A simple indicator to express these changes is the number of wettest days it takes to produce 50% of the annual precipitation. From detailed datasets of precipitation across Europe, this indicator was calculated for the period 1950–2021. In many parts of Europe half of the annual precipitation falls in 22–34 days. Between the periods of 1950–1985 and 1986–2021, this number has reduced by at least two days in 40% of Europe’s land area, especially in southern and central Europe.
The fact that this number of days has decreased the most in the south of Europe is dramatic since this indicator is already the lowest in the south. This indicator generally decreases over Europe in a north-south direction. In most parts of western, central, and northern Europe, it takes between 22 and 34 of the wettest days to make up 50% of the annual precipitation, while this number is only 16 in areas along the Mediterranean Sea.

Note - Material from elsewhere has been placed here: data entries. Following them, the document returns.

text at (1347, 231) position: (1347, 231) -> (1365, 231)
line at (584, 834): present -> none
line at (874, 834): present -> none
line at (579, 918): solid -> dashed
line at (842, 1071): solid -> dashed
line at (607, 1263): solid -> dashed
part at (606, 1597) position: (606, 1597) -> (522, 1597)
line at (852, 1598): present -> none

This increasingly uneven distribution of daily precipitation throughout the year will challenge water management infrastructure and future water availability for the agricultural, hydropower, ecological, and urban sectors, and will continue to cause extreme flash flooding events. Already, 70% of Europe’s flood casualties are due to flash floods – mainly in southern Europe – and the number of flash floods is increasing.